YAML stories are the real unlock. They’re version-controlled, diffable, reviewable, and composable. The same pattern works for infrastructure health, browser testing, and potentially deployment validation, security scanning, or backup verification.

Token efficiency matters in agentic workflows
#

Every MCP tool call in the conversation context costs tokens. For repetitive operations (navigate, click, fill, assert), writing a script and executing it once is dramatically cheaper than individual tool calls. The CLI-first pattern isn’t just faster – it’s cheaper.

Wrap, don’t replace
#

The justfile wraps existing shell scripts instead of rewriting them.

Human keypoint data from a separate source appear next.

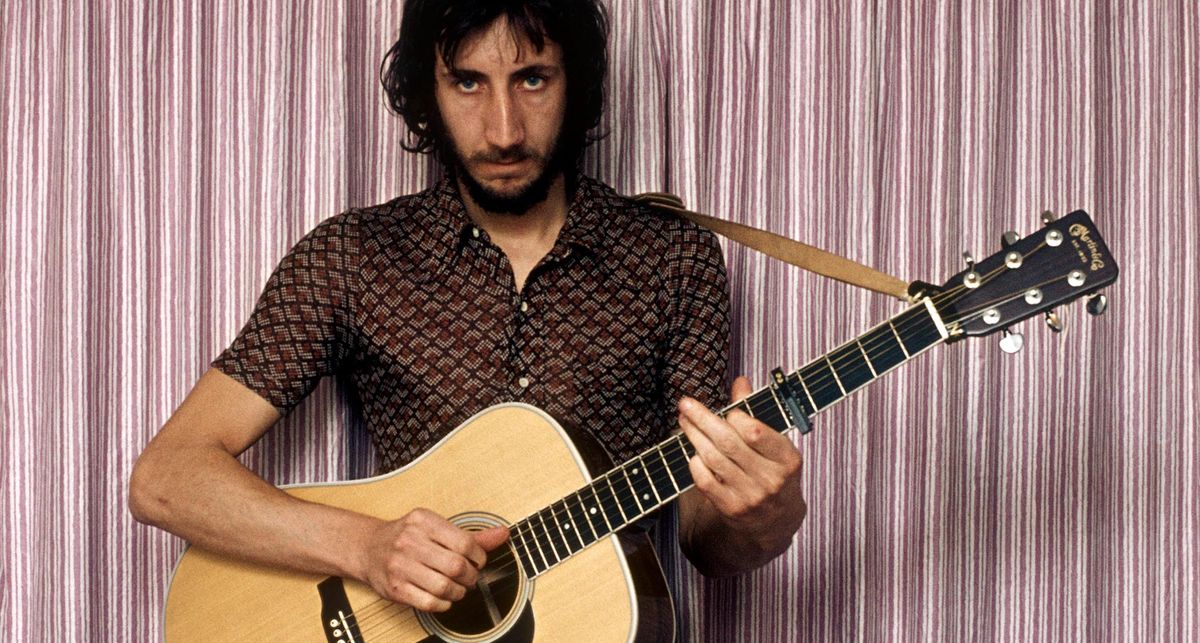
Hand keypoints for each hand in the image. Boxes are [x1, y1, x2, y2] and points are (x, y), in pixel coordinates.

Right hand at [355, 508, 508, 611]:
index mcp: (423, 521)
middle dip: (470, 577)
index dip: (479, 557)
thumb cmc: (408, 536)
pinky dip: (443, 604)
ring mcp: (400, 565)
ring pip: (444, 587)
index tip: (479, 562)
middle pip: (456, 566)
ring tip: (458, 589)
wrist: (368, 548)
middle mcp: (409, 541)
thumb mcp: (436, 527)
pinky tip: (444, 598)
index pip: (464, 542)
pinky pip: (428, 603)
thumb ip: (471, 535)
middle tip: (470, 578)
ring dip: (458, 592)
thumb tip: (503, 534)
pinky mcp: (395, 588)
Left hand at [678, 376, 805, 547]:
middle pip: (728, 443)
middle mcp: (770, 479)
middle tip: (686, 404)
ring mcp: (750, 496)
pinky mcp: (731, 509)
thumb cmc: (775, 472)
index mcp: (787, 459)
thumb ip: (756, 413)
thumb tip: (740, 382)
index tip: (727, 410)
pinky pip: (705, 482)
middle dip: (703, 419)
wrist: (776, 521)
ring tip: (684, 422)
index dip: (736, 417)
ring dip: (694, 437)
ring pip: (714, 459)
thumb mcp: (775, 445)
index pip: (755, 433)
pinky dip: (696, 464)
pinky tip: (693, 452)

This is the right approach for introducing a new layer – zero migration risk, immediate value, and the old tools still work exactly as before.

What’s Next
#

The YAML story pattern could extend to:

  • Deployment validation stories – verify a service is healthy after deploy
  • Security audit stories – check SSL certs, open ports, firewall rules
  • Backup verification stories – confirm backup freshness and restorability

Each would follow the same pattern: YAML definition, command orchestrator, skill for context, justfile recipe for humans.